◆ **Assigned task**:
Return the records that follow, matching each one exactly.

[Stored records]
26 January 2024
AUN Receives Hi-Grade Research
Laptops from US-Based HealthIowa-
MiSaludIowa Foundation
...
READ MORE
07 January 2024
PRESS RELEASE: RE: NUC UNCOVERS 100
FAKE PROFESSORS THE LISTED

◆ **The completed task**:
26 January 2024
AUN Receives Hi-Grade Research
Laptops from US-Based HealthIowa-
MiSaludIowa Foundation
...
READ MORE
07 January 2024
PRESS RELEASE: RE: NUC UNCOVERS 100
FAKE PROFESSORS THE LISTED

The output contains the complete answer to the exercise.